De deskundigen sluiten af met het advies om vast te houden aan het eerder gegeven advies, namelijk om de verdachte een klinische behandeling te laten ondergaan voor de duur van maximaal één jaar middels het opleggen van de maatregel tot plaatsing in een psychiatrisch ziekenhuis als bedoeld in artikel 37 van het Wetboek van Strafrecht.
Overweging
Uit het voorgaande leidt het hof af dat er geen discrepantie bestaat tussen de bevindingen van de deskundigen [psycholoog] en [psychiater] op 29 januari 2016 en de bevindingen van diezelfde deskundigen naar aanleiding van hetgeen sindsdien is gebeurd op 22 mei 2017. Er is uitgebreid onderzoek gedaan naar de geestesvermogens van de verdachte en daarbij is naar voren gekomen dat de verdachte lijdt aan schizofrenie van het ongedifferentieerde type, met paranoïde en gedesorganiseerde kenmerken. De deskundigen hebben reeds in januari 2016 geconcludeerd dat het hierbij gaat om een chronisch ziektebeeld waarbij het risico op recidive vooral wordt bepaald door de aanwezigheid van psychotische symptomen. De enkele omstandigheid dat verdachtes schizofrenie zich in het voorjaar van 2017 anders manifesteerde, vermoedelijk onder invloed van medicijngebruik, dat overigens inmiddels zonder overleg is beëindigd, is volgens [psycholoog] en [psychiater] geen reden geweest om te komen tot een ander advies dan reeds in januari 2016 werd geformuleerd.

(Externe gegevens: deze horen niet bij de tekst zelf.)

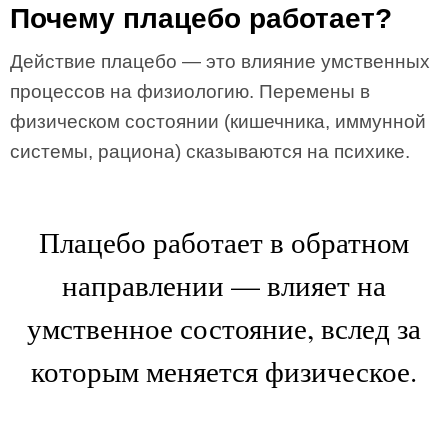
Почему плацебо работает?
Действие плацебо — это влияние умственных
процессов на физиологию. Перемены в
физическом состоянии (кишечника, иммунной
системы, рациона) сказываются на психике.
Плацебо работает в обратном
направлении — влияет на
умственное состояние, вслед за
которым меняется физическое.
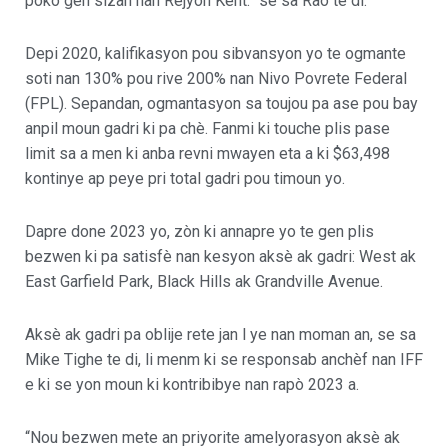
poko gen sizan nan Rejyon Kent.” se sa Rao te di.
Depi 2020, kalifikasyon pou sibvansyon yo te ogmante
soti nan 130% pou rive 200% nan Nivo Povrete Federal
(FPL). Sepandan, ogmantasyon sa toujou pa ase pou bay
anpil moun gadri ki pa chè. Fanmi ki touche plis pase
limit sa a men ki anba revni mwayen eta a ki $63,498
kontinye ap peye pri total gadri pou timoun yo.
Dapre done 2023 yo, zòn ki annapre yo te gen plis
bezwen ki pa satisfè nan kesyon aksè ak gadri: West ak
East Garfield Park, Black Hills ak Grandville Avenue.
Aksè ak gadri pa oblije rete jan l ye nan moman an, se sa
Mike Tighe te di, li menm ki se responsab anchèf nan IFF
e ki se yon moun ki kontribibye nan rapò 2023 a.
“Nou bezwen mete an priyorite amelyorasyon aksè ak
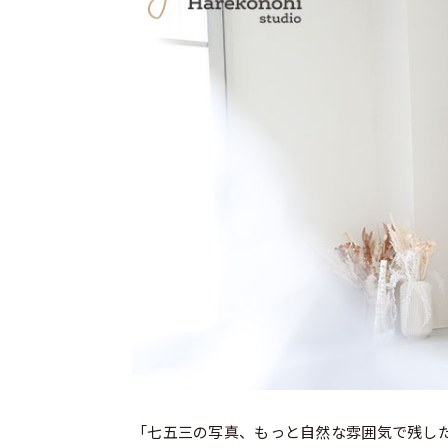
「七五三の写真、もっと自然な雰囲気で残し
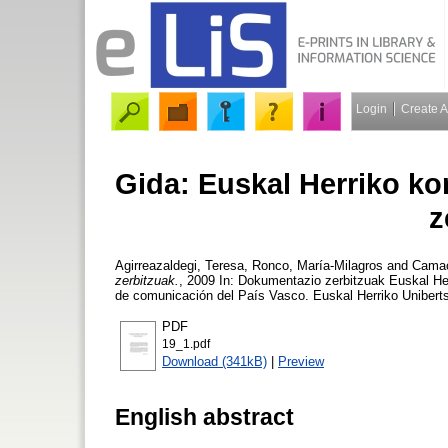
Login
Create 
Gida: Euskal Herriko k
z
Agirreazaldegi, Teresa
,
Ronco, María-Milagros
and
Camac
zerbitzuak.
, 2009 In: Dokumentazio zerbitzuak Euskal H
de comunicación del País Vasco. Euskal Herriko Uniberts
PDF
19_1.pdf
Download (341kB)
|
Preview
English abstract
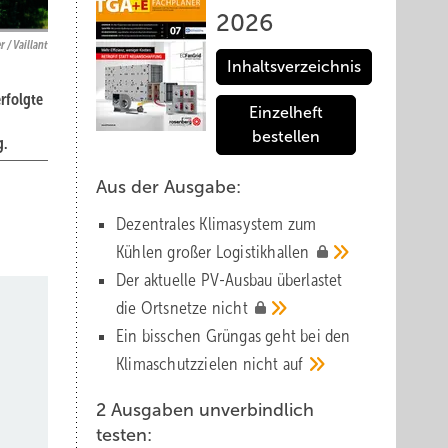
2026
r / Vaillant
Inhaltsverzeichnis
erfolgte
Einzelheft
bestellen
g.
Aus der Ausgabe:
Dezentrales Klimasystem zum
Kühlen großer
Logistik­hallen
Der aktuelle PV-Ausbau über­lastet
die Orts­netze
nicht
Ein bisschen Grüngas geht bei den
Klima­schutz­zielen nicht
auf
2 Ausgaben unverbindlich
testen:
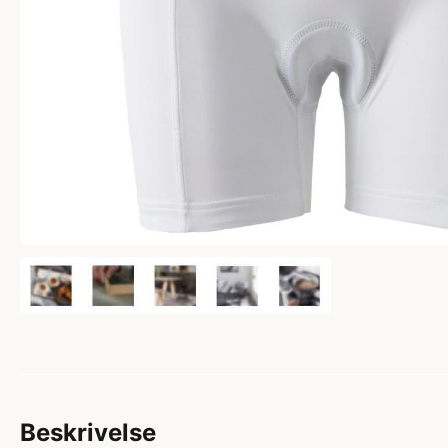
Beskrivelse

Het hof ziet nu geen aanleiding meer om aan de bevindingen en de conclusies van de deskundigen van het Pieter Baan Centrum te twijfelen, dan wel hiervan af te wijken. Aldus verenigt het hof zich met bovengenoemde bevindingen en conclusies van de deskundigen en legt deze mede ten grondslag aan zijn beslissing tot het opleggen van de maatregel tot plaatsing in een psychiatrisch ziekenhuis.

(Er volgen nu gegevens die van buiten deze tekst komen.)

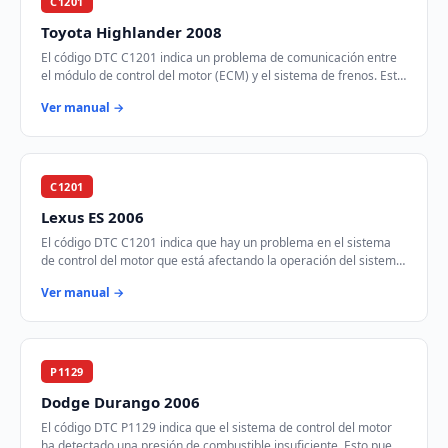
C1201
Toyota Highlander 2008
El código DTC C1201 indica un problema de comunicación entre
el módulo de control del motor (ECM) y el sistema de frenos. Este
código se genera cuando el …
Ver manual →
C1201
Lexus ES 2006
El código DTC C1201 indica que hay un problema en el sistema
de control del motor que está afectando la operación del sistema
de frenos antibloqueo (ABS).…
Ver manual →
P1129
Dodge Durango 2006
El código DTC P1129 indica que el sistema de control del motor
ha detectado una presión de combustible insuficiente. Esto puede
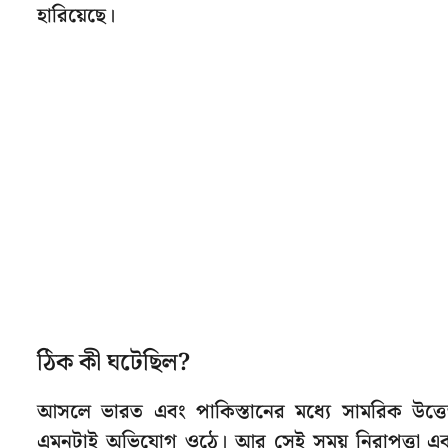
হারিয়েছে।
ঠিক কী ঘটেছিল?
আসলে ভারত এবং পাকিস্তানের মধ্যে সামরিক উত্তেজনা
এমনটাই অভিযোগ ওঠে। আর সেই সময় নিরাপত্তা এবং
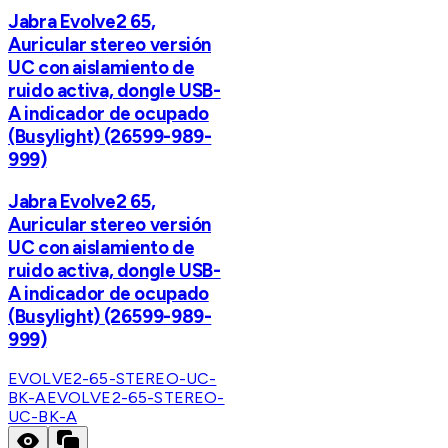
Jabra Evolve2 65,
Auricular stereo versión
UC con aislamiento de
ruido activa, dongle USB-
A indicador de ocupado
(Busylight) (26599-989-
999)
Jabra Evolve2 65,
Auricular stereo versión
UC con aislamiento de
ruido activa, dongle USB-
A indicador de ocupado
(Busylight) (26599-989-
999)
EVOLVE2-65-STEREO-UC-
BK-A
EVOLVE2-65-STEREO-
UC-BK-A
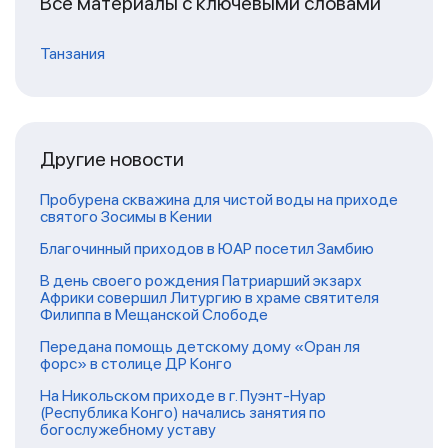
Все материалы с ключевыми словами
Танзания
Другие новости
Пробурена скважина для чистой воды на приходе
святого Зосимы в Кении
Благочинный приходов в ЮАР посетил Замбию
В день своего рождения Патриарший экзарх
Африки совершил Литургию в храме святителя
Филиппа в Мещанской Слободе
Передана помощь детскому дому «Оран ля
форс» в столице ДР Конго
На Никольском приходе в г. Пуэнт-Нуар
(Республика Конго) начались занятия по
богослужебному уставу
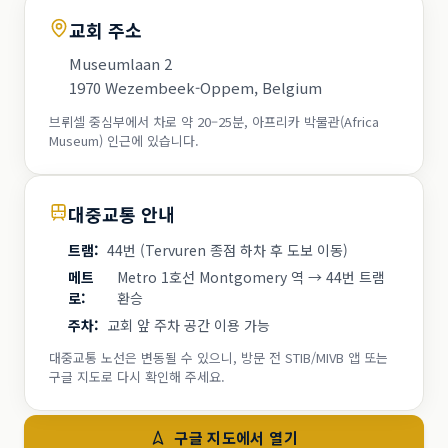
교회 주소
Museumlaan 2
1970 Wezembeek-Oppem, Belgium
브뤼셀 중심부에서 차로 약 20–25분, 아프리카 박물관(Africa
Museum) 인근에 있습니다.
대중교통 안내
트램
:
44번 (Tervuren 종점 하차 후 도보 이동)
메트
Metro 1호선 Montgomery 역 → 44번 트램
로
:
환승
주차
:
교회 앞 주차 공간 이용 가능
대중교통 노선은 변동될 수 있으니, 방문 전 STIB/MIVB 앱 또는
구글 지도로 다시 확인해 주세요.
구글 지도에서 열기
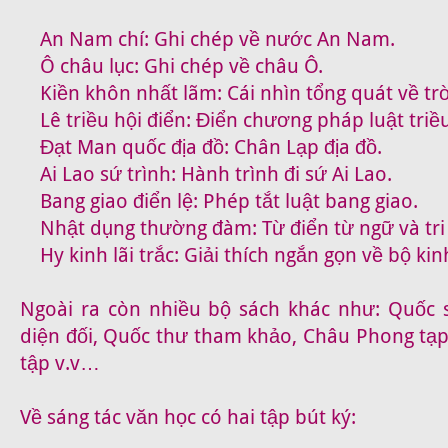
An Nam chí: Ghi chép về nước An Nam.
Ô châu lục: Ghi chép về châu Ô.
Kiền khôn nhất lãm: Cái nhìn tổng quát về trờ
Lê triều hội điển: Điển chương pháp luật triều
Đạt Man quốc địa đồ: Chân Lạp địa đồ.
Ai Lao sứ trình: Hành trình đi sứ Ai Lao.
Bang giao điển lệ: Phép tắt luật bang giao.
Nhật dụng thường đàm: Từ điển từ ngữ và tri
Hy kinh lãi trắc: Giải thích ngắn gọn về bộ kin
Ngoài ra còn nhiều bộ sách khác như: Quốc s
diện đối, Quốc thư tham khảo, Châu Phong tạp
tập v.v…
Về sáng tác văn học có hai tập bút ký:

Het hof ziet, ondanks het andersluidend standpunt van de advocaat-generaal, evenmin reden af te wijken van de beslissingen die door de rechtbank zijn genomen op de vorderingen van de benadeelde partijen.

BESLISSING

Het hof:
Bevestigt het vonnis waarvan beroep met inachtneming van het hiervoor overwogene.
Aldus gewezen door:
mr. F.C.J.E. Meeuwis, voorzitter,
mr. E.N. van der Spoel en mr. R.W.J. van Veen, raadsheren,
in tegenwoordigheid van mr. S.E.J. Hendricksen, griffier,
en op 22 september 2017 ter openbare terechtzitting uitgesproken.
Mr. R.W.J. van Veen is buiten staat dit arrest mede te ondertekenen.